The district often receives half of the available funding for EPA Region 9, which includes western states and territories, Holt said, even though the population in the valley is relatively small when compared to areas such as the South Coast district and the Bay Area.

"Long haul trucks are getting pretty clean," said Tom Frantz, a Shafter-area almond grower who has advocated for cleaner valley air for decades. "The trucks used for seasonal harvests are filthy, so help is needed to replace them.

"I truly believe electric trucks will soon be available for local uses and that's where the money should go. We should start with electrifying the thousands of milk and feed trucks used daily by the dairy industry."

Frantz cited a 2008 study by Jane V. Hall, an environmental economist at Cal State Fullerton who calculated the cost of air pollution in the San Joaquin Valley at more than $1,600 per person per year, or $6 billion to the region’s economy. Meeting federal clean-air standards would redirect that money to more productive ends, Hall said.

Exposure to air pollution causes premature death, hospitalizations and respiratory symptoms, limiting a person’s normal daily activity and increasing school absences and loss of workdays, said the researchers.

Fortunately, EPA isn't the air district's only funding source for programs designed to clean up pollution from fuel combustion, including heavy-duty diesel truck exhaust, tractors and school buses.

In April, the valley air district governing board accepted $8 million in funding from the California Energy Commission to replace older, high-polluting trucks in the valley. The grant will provide funding to replace an additional 80 trucks.

"Through the CEC award and other new funding," Sheikh said in an email, "the district has been successful this past year in bringing new funding resources to the valley and encourages businesses to participate in the district’s grant programs and take advantage of funding before it runs out."

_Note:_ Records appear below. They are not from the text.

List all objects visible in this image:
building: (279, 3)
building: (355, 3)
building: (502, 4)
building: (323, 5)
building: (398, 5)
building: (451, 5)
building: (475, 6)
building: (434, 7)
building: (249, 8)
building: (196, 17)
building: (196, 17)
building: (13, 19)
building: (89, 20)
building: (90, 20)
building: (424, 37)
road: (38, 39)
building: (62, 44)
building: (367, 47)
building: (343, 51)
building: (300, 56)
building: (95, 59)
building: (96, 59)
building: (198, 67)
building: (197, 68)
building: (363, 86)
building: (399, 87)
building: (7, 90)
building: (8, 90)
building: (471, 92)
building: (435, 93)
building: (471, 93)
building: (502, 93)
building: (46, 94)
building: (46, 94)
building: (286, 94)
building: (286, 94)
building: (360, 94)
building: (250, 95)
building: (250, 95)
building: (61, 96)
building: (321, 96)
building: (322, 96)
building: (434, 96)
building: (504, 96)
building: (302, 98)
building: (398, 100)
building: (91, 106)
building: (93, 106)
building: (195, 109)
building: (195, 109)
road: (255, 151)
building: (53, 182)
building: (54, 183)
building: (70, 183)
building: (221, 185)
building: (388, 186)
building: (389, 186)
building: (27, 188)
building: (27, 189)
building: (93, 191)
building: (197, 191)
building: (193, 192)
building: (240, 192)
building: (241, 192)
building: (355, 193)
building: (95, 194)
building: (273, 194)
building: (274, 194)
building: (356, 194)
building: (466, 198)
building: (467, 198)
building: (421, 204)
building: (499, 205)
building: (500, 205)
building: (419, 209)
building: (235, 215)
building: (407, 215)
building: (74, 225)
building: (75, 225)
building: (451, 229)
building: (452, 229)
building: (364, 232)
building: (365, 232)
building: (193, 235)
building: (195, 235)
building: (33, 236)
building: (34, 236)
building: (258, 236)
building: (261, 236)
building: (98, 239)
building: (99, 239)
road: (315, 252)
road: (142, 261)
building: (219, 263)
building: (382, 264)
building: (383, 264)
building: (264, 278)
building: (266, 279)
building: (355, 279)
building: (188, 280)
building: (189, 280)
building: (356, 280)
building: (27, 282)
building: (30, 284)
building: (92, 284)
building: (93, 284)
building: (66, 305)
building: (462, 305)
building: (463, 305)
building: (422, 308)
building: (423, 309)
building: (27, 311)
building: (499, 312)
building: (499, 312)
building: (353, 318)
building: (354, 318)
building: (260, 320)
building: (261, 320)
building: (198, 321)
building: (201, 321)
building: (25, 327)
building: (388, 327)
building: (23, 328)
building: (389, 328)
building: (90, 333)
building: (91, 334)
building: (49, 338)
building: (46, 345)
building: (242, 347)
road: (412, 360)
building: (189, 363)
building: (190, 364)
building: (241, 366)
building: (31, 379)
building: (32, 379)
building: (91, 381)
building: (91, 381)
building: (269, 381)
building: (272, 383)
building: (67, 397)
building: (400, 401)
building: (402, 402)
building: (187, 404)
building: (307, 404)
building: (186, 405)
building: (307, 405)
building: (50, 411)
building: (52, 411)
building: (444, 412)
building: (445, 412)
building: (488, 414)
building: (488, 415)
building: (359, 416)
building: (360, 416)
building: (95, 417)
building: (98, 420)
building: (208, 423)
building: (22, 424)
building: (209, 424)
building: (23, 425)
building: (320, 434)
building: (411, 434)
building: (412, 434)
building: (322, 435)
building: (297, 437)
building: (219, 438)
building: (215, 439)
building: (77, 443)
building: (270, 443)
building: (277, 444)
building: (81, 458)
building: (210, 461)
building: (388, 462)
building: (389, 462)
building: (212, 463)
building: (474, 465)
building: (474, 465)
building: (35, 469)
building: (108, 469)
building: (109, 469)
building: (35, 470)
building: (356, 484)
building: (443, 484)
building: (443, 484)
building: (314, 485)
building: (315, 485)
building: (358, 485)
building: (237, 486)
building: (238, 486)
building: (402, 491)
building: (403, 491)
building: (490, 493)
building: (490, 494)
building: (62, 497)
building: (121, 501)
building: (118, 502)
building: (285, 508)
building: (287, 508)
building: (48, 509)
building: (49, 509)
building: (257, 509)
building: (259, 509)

But everyone, including the incoming director, seems to agree that more and consistent funding is needed to tackle this environmental health crisis.

"While this funding is helpful for the valley, achieving the magnitude of emissions reductions required for attainment in an expedited manner will only be feasible through significantly greater and sustained funding commitments from the state and federal governments for the deployment of new clean mobile source technologies," Sheikh said.

Even Frantz says these programs are a step in the right direction. But if we are really serious about cleaning the air, the "M" in millions will need to be replaced by the "B" in billions.

"At this rate of progress," he said, "we'll get there in 2070."